Top of PASSAGE TO READ

The Math That Terrifies Ideological PACs
Let me show you the one reform that makes professional political operatives lose sleep: ranked-choice voting in open primaries. Not because it’s some democracy-saving miracle cure—it’s not. But because it fundamentally breaks the mathematical model that ideological PACs have perfected.
Here’s the dirty secret: In closed primaries with low turnout, you need about 6-8% of eligible voters to win. That’s it. Six percent. That’s not democracy; that’s a rounding error with legislative power.
Ideological PACs have weaponized this math. They know exactly how many extremist voters they need to mobilize. They know exactly how much it costs per vote. $823 in the Craig Blair case. They know exactly which attacks will suppress turnout among moderates while energizing their base. It’s surgical. It’s effective. And it’s destroying governance.
But here’s what happens when you combine open primaries with ranked-choice voting: their entire playbook catches fire.
The Alaska Experiment Nobody Wants You to Understand
Alaska implemented top-four open primaries with RCV in 2022. The political establishment immediately started lying about what happened. Let me give you the actual data:
Primary turnout jumped to 37%—third highest in the nation. Not 12%. Not 15%. Thirty-seven percent. When you let all voters participate regardless of party registration, people actually show up.
The share of uncontested legislative seats got cut in half. When extremists can’t lock up nominations with 6% of voters, actual competition emerges.
Here’s the part that really matters: Conservative Republican Mike Dunleavy won the governorship. Moderate Republican Lisa Murkowski won the Senate seat. Moderate Democrat Mary Peltola won the House seat. Different candidates, different coalitions, same electorate. The system didn’t favor Democrats or Republicans—it favored candidates who could appeal beyond their base.
You know what it didn’t favor? Ideological purity tests backed by outside money.
Why The Opposition Is So Desperate
Since 2024, eleven states have banned RCV. Not studied it. Not piloted it. Banned it outright. West Virginia, Alabama, Kentucky, Louisiana, Mississippi, Oklahoma—notice a pattern? These are states where primaries are completely captured by ideological PACs.
The Foundation for Government Accountability—one of those think tanks that exists solely to launder billionaire ideology into policy papers—claims RCV creates “fake majorities” by throwing out ballots. This is weapons-grade gaslighting.
Here’s what actually happens: In traditional primaries, if you get 30% in a five-way race, you win with 30%. Period. The other 70% of voters? Their preferences don’t matter. In RCV, those 70% get to say “if not my first choice, then this person.” That’s not throwing out ballots—that’s actually counting what voters want.

Bottom of PASSAGE TO READ

- [ACTIVITIES]:
1. Answer these questions using the article on ranked-choice voting:
(a) What was the cost per vote in the Craig Blair case?
(b) What primary turnout did Alaska reach?
(c) How many states have banned RCV since 2024?
2. Retype the article on ranked-choice voting, everything from "Ideological PACs have weaponized" down to "playbook catches fire.".
3. Decide whether each statement agrees with the article on ranked-choice voting. Answer yes or no, and quote the words that settle it.
(a) Alaska implemented top-four open primaries with RCV in 2022.
(b) Mary Peltola won the Senate seat.
(c) The share of uncontested legislative seats doubled.
Rely on the article on ranked-choice voting alone for your answers.

Top of INPUT DATA

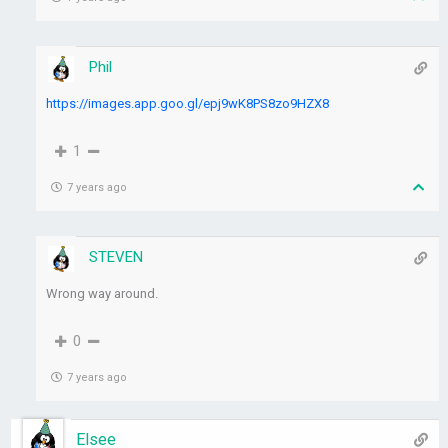
Phil
https://images.app.goo.gl/epj9wK8PS8zo9HZX8
1
7 years ago
STEVEN
Wrong way around.
0
7 years ago
Elsee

Bottom of INPUT DATA

- [REPLIES]:
1.
(a) $823
(b) 37%
(c) Eleven

2.
Ideological PACs have weaponized this math. They know exactly how many extremist voters they need to mobilize. They know exactly how much it costs per vote. $823 in the Craig Blair case. They know exactly which attacks will suppress turnout among moderates while energizing their base. It’s surgical. It’s effective. And it’s destroying governance.
But here’s what happens when you combine open primaries with ranked-choice voting: their entire playbook catches fire.

3.
(a) Yes: "Alaska implemented top-four open primaries with RCV in 2022."
(b) No: "Moderate Democrat Mary Peltola won the House seat."
(c) No: "The share of uncontested legislative seats got cut in half."